Question

A plant owner is considering replacing each of the metal halide lamps in his facility with a 6-lamp T8 fixture. The plant has a total of 31 fixtures. Determine the annual energy savings for the proposed lighting upgrade (in kWh). Information about each light type is given below:

Metal Halides Each lamp is rated at 400 W with a ballast factor of 1.17. Lamp intensity is 22,000 lumens. Lamp lifetime is 20,000 hours. The cost of a replacement lamp is $14, and the time required to replace a bulb is 27 minutes. The cost of the fixture is $26.

T8 Fluorescent Each lamp is rated at 32 W with a ballast factor of 0.91. Lamp intensity is 3,000 lumens. Lamp lifetime is 30,000 hours. The cost of a replacement lamp is $2, and the time required to replace a bulb is 19 minutes. The cost of the fixture is $22.

Plant Information The plant operates for 7,967 hours per year. The labor rate is $15. The time required to retrofit an entire fixture is 38 minutes

Answer 1

HI,

The question is to calculate just the annual energy savings in kWh

So, we need to determine the number of KWs that are being saved by upgradation and then to multiply it with the number of hours per year that they are operating to get kWh savings

TO determine the number of kW, first we need to make sure that by replacing the system, the total luminous intensity should not change which means that the lighting of the room should be the same

Total Number of lumens emitted by the Metal Halides in the room should be same as the total number of lumens emitted by the replaced fluorescent lamp system.

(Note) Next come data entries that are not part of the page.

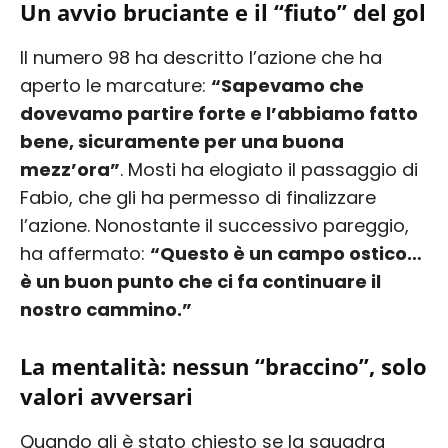
Un avvio bruciante e il “fiuto” del gol
Il numero 98 ha descritto l’azione che ha
aperto le marcature:
“Sapevamo che
dovevamo partire forte e l’abbiamo fatto
bene, sicuramente per una buona
mezz’ora”
. Mosti ha elogiato il passaggio di
Fabio, che gli ha permesso di finalizzare
l’azione. Nonostante il successivo pareggio,
ha affermato:
“Questo è un campo ostico…
è un buon punto che ci fa continuare il
nostro cammino.”
La mentalità: nessun “braccino”, solo
valori avversari
Quando gli è stato chiesto se la squadra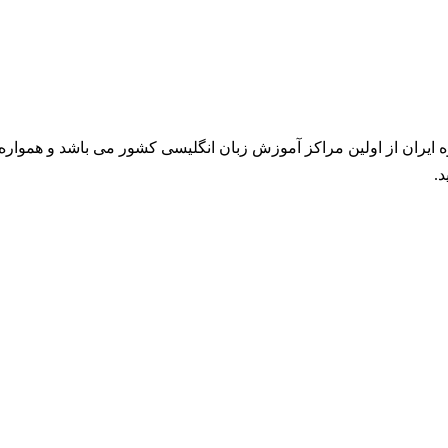
 از اولین مراکز آموزش زبان انگلیسی کشور می باشد و همواره اول
د.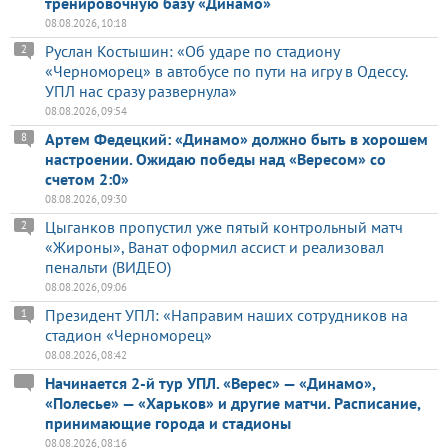
тренировочную базу «Динамо»
08.08.2026, 10:18
Руслан Костышин: «Об ударе по стадиону
2
«Черноморец» в автобусе по пути на игру в Одессу.
УПЛ нас сразу развернула»
08.08.2026, 09:54
Артем Федецкий: «Динамо» должно быть в хорошем
8
настроении. Ожидаю победы над «Вересом» со
счетом 2:0»
08.08.2026, 09:30
Цыганков пропустил уже пятый контрольный матч
2
«Жироны», Ванат оформил ассист и реализовал
пенальти (ВИДЕО)
08.08.2026, 09:06
Президент УПЛ: «Направим наших сотрудников на
1
стадион «Черноморец»
08.08.2026, 08:42
Начинается 2-й тур УПЛ. «Верес» — «Динамо»,
«Полесье» — «Харьков» и другие матчи. Расписание,
принимающие города и стадионы
08.08.2026, 08:16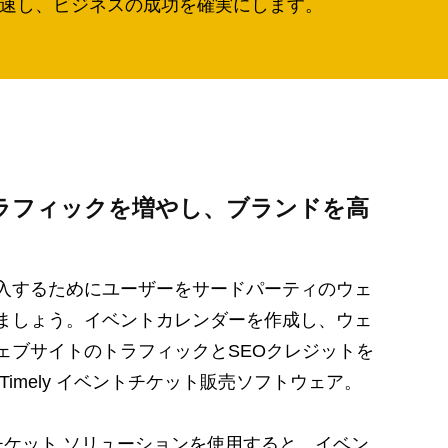
加速し、ビジネスの成功を確実にします。
ラフィックを増やし、ブランドを高
入するためにユーザーをサードパーティのウェ
ましょう。イベントカレンダーを作成し、ウェ
ェブサイトのトラフィックとSEOクレジットを
Timely イベントチケット販売ソフトウェア。
チケット ソリューションを使用すると、イベン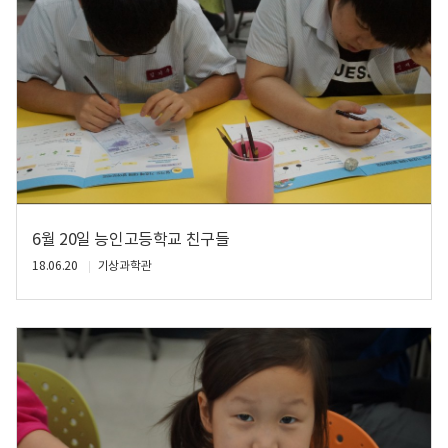
6월 20일 능인고등학교 친구들
18.06.20
기상과학관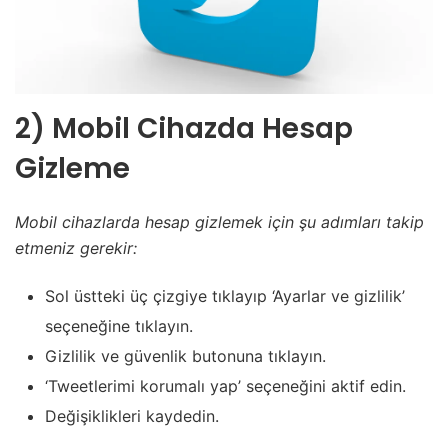
2) Mobil Cihazda Hesap
Gizleme
Mobil cihazlarda hesap gizlemek için şu adımları takip
etmeniz gerekir:
Sol üstteki üç çizgiye tıklayıp ‘Ayarlar ve gizlilik’
seçeneğine tıklayın.
Gizlilik ve güvenlik butonuna tıklayın.
‘Tweetlerimi korumalı yap’ seçeneğini aktif edin.
Değişiklikleri kaydedin.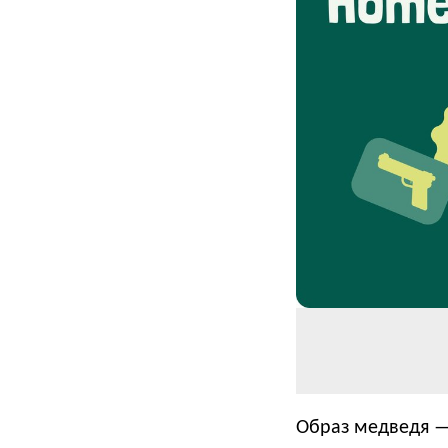
Образ медведя — 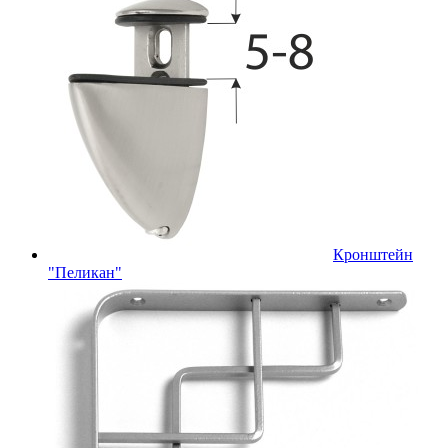
Кронштейн
"Пеликан"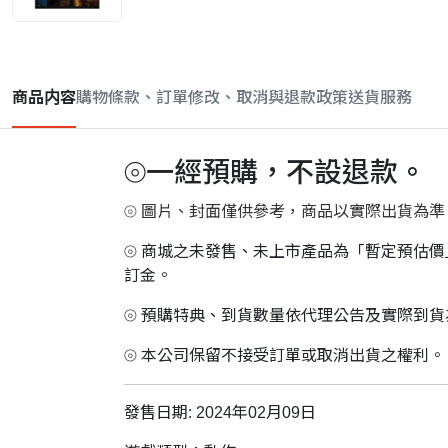
商品内容
購物條款、訂單修改、取消與退款政策
送貨服務
⦾一經預購，不設退款。
⦾ 圖片、封面僅供參考，商品以實際出貨為準
⦾ 商城之未發售、未上市產品為「暫定預估
訂金。
⦾ 預購特典、到貨數量依代理公告及實際到
⦾ 本公司保留不接受訂單或取消出貨之權利。
發售日期: 2024年02月09日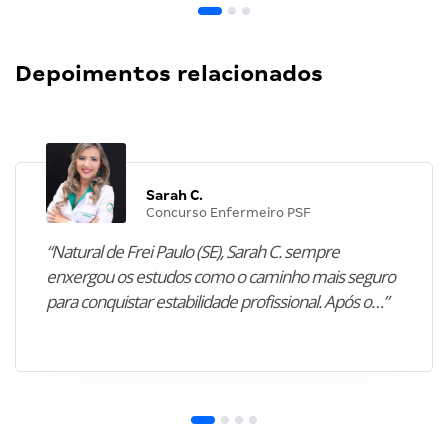
Depoimentos relacionados
Sarah C.
Concurso Enfermeiro PSF
“Natural de Frei Paulo (SE), Sarah C. sempre
enxergou os estudos como o caminho mais seguro
para conquistar estabilidade profissional. Após o…”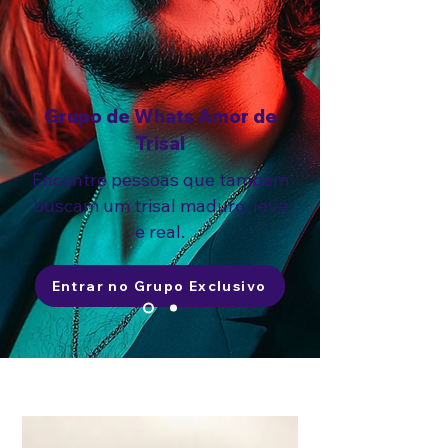
Grupo de Whats Amor de
Trisal
Encontre pessoas que também
buscam um trisal maduro, leve
e real.
Entrar no Grupo Exclusivo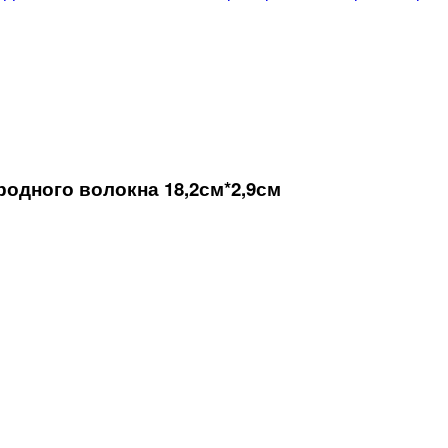
родного волокна 18,2см*2,9см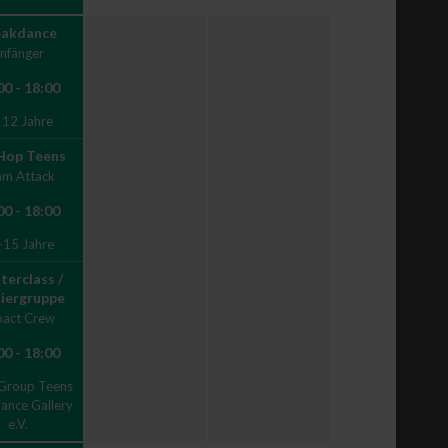
eakdance
nfänger
00 - 18:00
 12 Jahre
Hop Teens
am Attack
00 - 18:00
-15 Jahre
terclass /
iergruppe
pact Crew
00 - 18:00
 Group Teens
ance Gallery
e.V.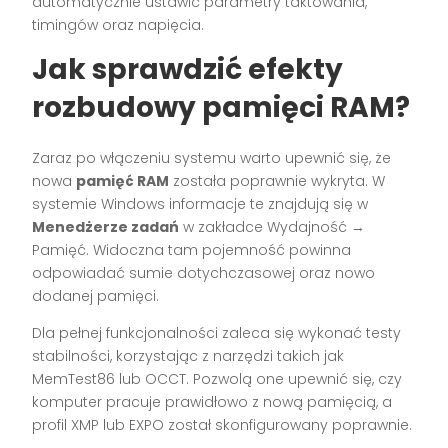
automatycznie ustawić parametry taktowania,
timingów oraz napięcia.
Jak sprawdzić efekty
rozbudowy pamięci RAM?
Zaraz po włączeniu systemu warto upewnić się, że
nowa
pamięć RAM
została poprawnie wykryta. W
systemie Windows informacje te znajdują się w
Menedżerze zadań
w zakładce Wydajność →
Pamięć. Widoczna tam pojemność powinna
odpowiadać sumie dotychczasowej oraz nowo
dodanej pamięci.
Dla pełnej funkcjonalności zaleca się wykonać testy
stabilności, korzystając z narzędzi takich jak
MemTest86 lub OCCT. Pozwolą one upewnić się, czy
komputer pracuje prawidłowo z nową pamięcią, a
profil XMP lub EXPO został skonfigurowany poprawnie.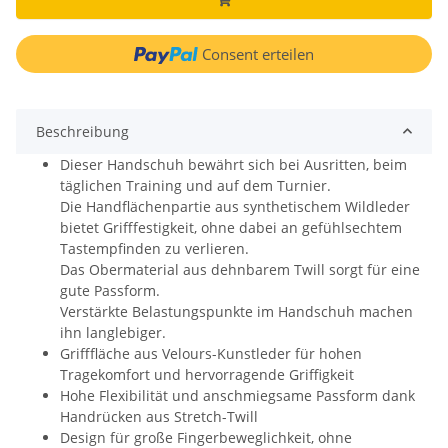
Consent erteilen
Beschreibung
Dieser Handschuh bewährt sich bei Ausritten, beim
täglichen Training und auf dem Turnier.
Die Handflächenpartie aus synthetischem Wildleder
bietet Grifffestigkeit, ohne dabei an gefühlsechtem
Tastempfinden zu verlieren.
Das Obermaterial aus dehnbarem Twill sorgt für eine
gute Passform.
Verstärkte Belastungspunkte im Handschuh machen
ihn langlebiger.
Grifffläche aus Velours-Kunstleder für hohen
Tragekomfort und hervorragende Griffigkeit
Hohe Flexibilität und anschmiegsame Passform dank
Handrücken aus Stretch-Twill
Design für große Fingerbeweglichkeit, ohne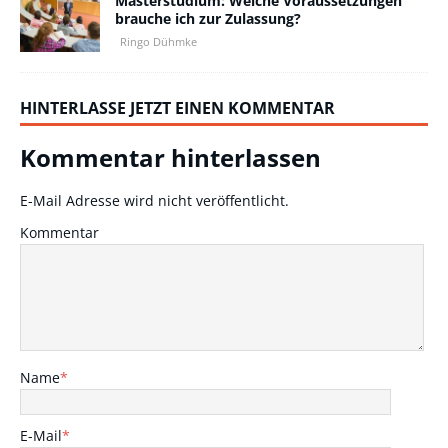
Masterstudium: Welche Voraussetzungen
brauche ich zur Zulassung?
Ringo Dühmke
HINTERLASSE JETZT EINEN KOMMENTAR
Kommentar hinterlassen
E-Mail Adresse wird nicht veröffentlicht.
Kommentar
Name
*
E-Mail
*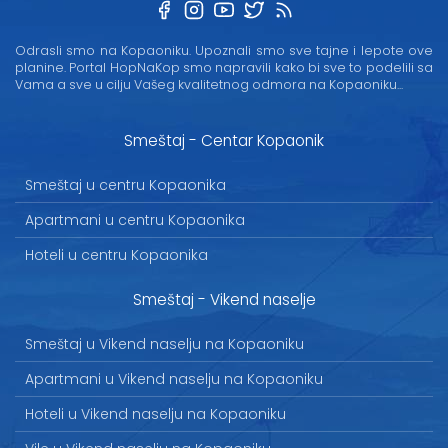
Odrasli smo na Kopaoniku. Upoznali smo sve tajne i lepote ove
planine. Portal HopNaKop smo napravili kako bi sve to podelili sa
Vama a sve u cilju Vašeg kvalitetnog odmora na Kopaoniku...
Smeštaj - Centar Kopaonik
Smeštaj u centru Kopaonika
Apartmani u centru Kopaonika
Hoteli u centru Kopaonika
Smeštaj - Vikend naselje
Smeštaj u Vikend naselju na Kopaoniku
Apartmani u Vikend naselju na Kopaoniku
Hoteli u Vikend naselju na Kopaoniku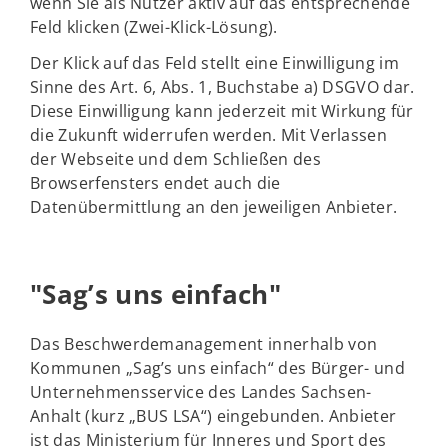
wenn Sie als Nutzer aktiv auf das entsprechende
Feld klicken (Zwei-Klick-Lösung).
Der Klick auf das Feld stellt eine Einwilligung im
Sinne des Art. 6, Abs. 1, Buchstabe a) DSGVO dar.
Diese Einwilligung kann jederzeit mit Wirkung für
die Zukunft widerrufen werden. Mit Verlassen
der Webseite und dem Schließen des
Browserfensters endet auch die
Datenübermittlung an den jeweiligen Anbieter.
"Sag’s uns einfach"
Das Beschwerdemanagement innerhalb von
Kommunen „Sag’s uns einfach“ des Bürger- und
Unternehmensservice des Landes Sachsen-
Anhalt (kurz „BUS LSA“) eingebunden. Anbieter
ist das Ministerium für Inneres und Sport des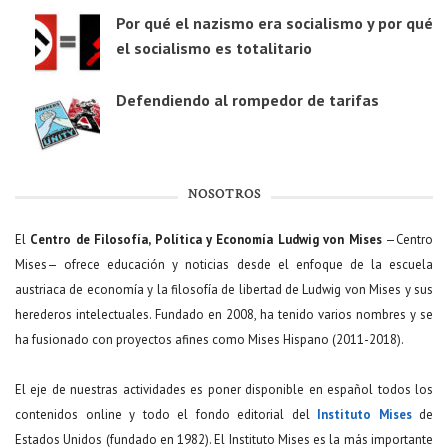
Por qué el nazismo era socialismo y por qué
el socialismo es totalitario
Defendiendo al rompedor de tarifas
NOSOTROS
El
Centro de Filosofía, Política y Economía Ludwig von Mises
—Centro
Mises— ofrece educación y noticias desde el enfoque de la escuela
austriaca de economía y la filosofía de libertad de Ludwig von Mises y sus
herederos intelectuales. Fundado en 2008, ha tenido varios nombres y se
ha fusionado con proyectos afines como Mises Hispano (2011-2018).
El eje de nuestras actividades es poner disponible en español todos los
contenidos online y todo el fondo editorial del
Instituto Mises
de
Estados Unidos (fundado en 1982). El Instituto Mises es la más importante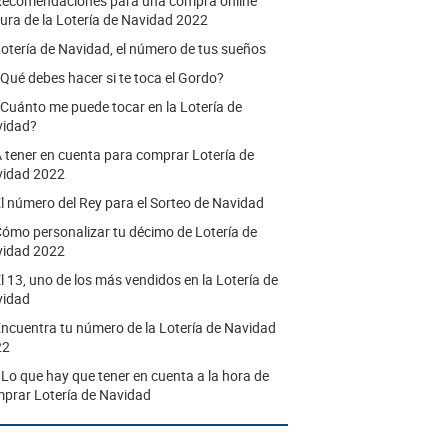
ecomendaciones para una compra online
ura de la Lotería de Navidad 2022
otería de Navidad, el número de tus sueños
Qué debes hacer si te toca el Gordo?
Cuánto me puede tocar en la Lotería de
vidad?
 tener en cuenta para comprar Lotería de
idad 2022
l número del Rey para el Sorteo de Navidad
ómo personalizar tu décimo de Lotería de
idad 2022
l 13, uno de los más vendidos en la Lotería de
vidad
ncuentra tu número de la Lotería de Navidad
22
.
Lo que hay que tener en cuenta a la hora de
prar Lotería de Navidad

Number of lumens emitted from each Metal halide lamp = 1.17X22000=25740 lumens

Number of lumens emitted from each fluorescent lamp = 0.91X3000=2730 lumens

SO, to maintain the same light intensity in the room, number of fluorescent lamps required for every Metal Halide lamp is given by N = 25740/2730=9.4 or approximately equal to 10 lamps

So each Metal halide lamp is to be replaced by 10 fluorescent lamps to get same light intensity

Now Wattage of one Metal halide lamp = 400W

Wattage of 10 fluorescent lamps = 32X10=320W

Hence saving in watts by new lighting system = 400-320=80W (for same light intensity)

Number of hour the plant operates = 7967 hrs per year

Hence savings in kWh per year = 80X7967/1000 =637kWh